EXERCISE DESCRIPTION —
In the records below, copy out word for word the lines from the one containing "ao curso pra sempre" up to and including the one containing "Maquiadora Profissional, com o melhor curso".

PROVIDED RECORDS —
▬▬▬▬▬▬▬▬▬▬

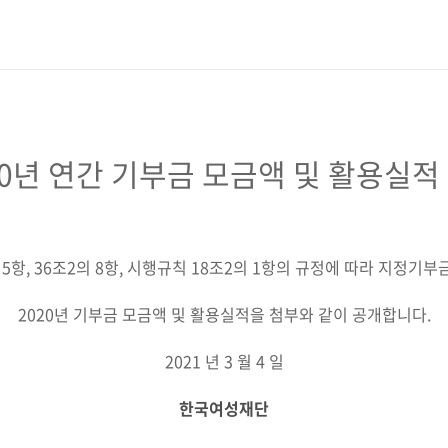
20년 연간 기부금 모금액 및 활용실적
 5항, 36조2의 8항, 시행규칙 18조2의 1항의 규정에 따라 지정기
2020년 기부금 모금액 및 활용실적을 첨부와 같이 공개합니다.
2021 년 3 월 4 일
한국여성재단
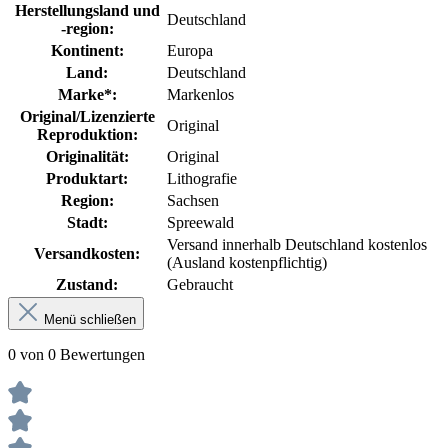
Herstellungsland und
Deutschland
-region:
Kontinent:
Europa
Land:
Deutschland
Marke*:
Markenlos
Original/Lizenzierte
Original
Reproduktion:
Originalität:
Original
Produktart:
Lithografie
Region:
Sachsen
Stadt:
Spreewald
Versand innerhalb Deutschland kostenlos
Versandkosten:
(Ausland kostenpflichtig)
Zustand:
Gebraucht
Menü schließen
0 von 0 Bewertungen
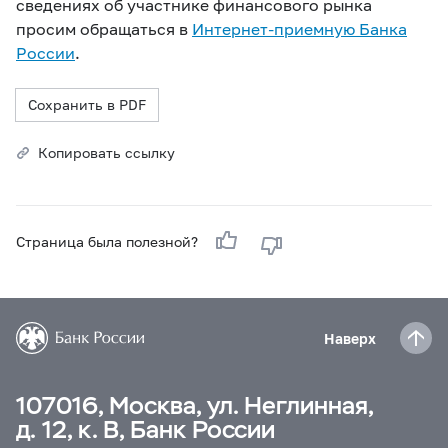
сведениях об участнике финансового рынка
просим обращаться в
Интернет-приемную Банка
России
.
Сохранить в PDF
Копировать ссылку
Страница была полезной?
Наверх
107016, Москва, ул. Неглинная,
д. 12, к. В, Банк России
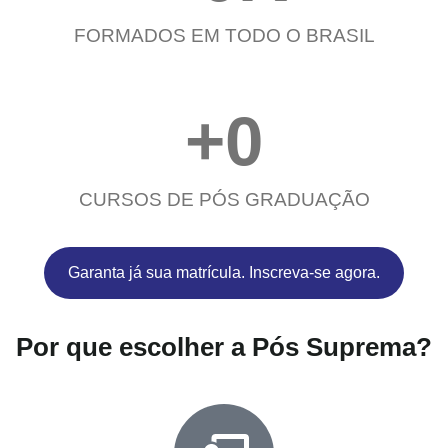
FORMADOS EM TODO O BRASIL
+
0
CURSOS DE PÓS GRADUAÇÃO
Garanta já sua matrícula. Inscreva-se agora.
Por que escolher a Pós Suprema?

▬▬▬▬▬▬▬▬▬▬

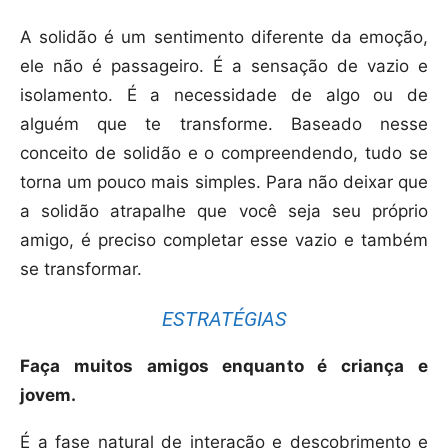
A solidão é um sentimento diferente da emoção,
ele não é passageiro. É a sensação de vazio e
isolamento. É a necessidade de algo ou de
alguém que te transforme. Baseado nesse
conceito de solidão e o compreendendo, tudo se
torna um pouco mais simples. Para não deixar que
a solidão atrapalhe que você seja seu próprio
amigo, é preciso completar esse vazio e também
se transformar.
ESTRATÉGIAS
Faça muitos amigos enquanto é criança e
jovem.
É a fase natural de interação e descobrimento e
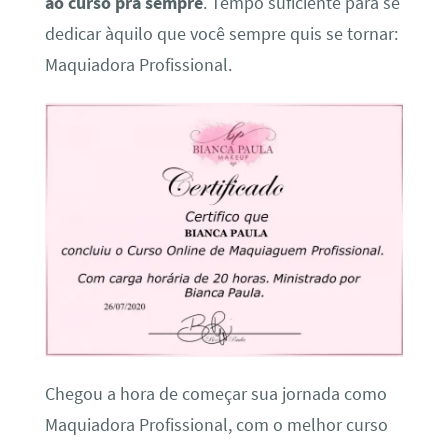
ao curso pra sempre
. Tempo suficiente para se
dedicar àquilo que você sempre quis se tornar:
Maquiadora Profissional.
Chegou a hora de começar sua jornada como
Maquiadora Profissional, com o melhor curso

▬▬▬▬▬▬▬▬▬▬

YOUR RESPONSE —
ao curso pra sempre
. Tempo suficiente para se
dedicar àquilo que você sempre quis se tornar:
Maquiadora Profissional.
Chegou a hora de começar sua jornada como
Maquiadora Profissional, com o melhor curso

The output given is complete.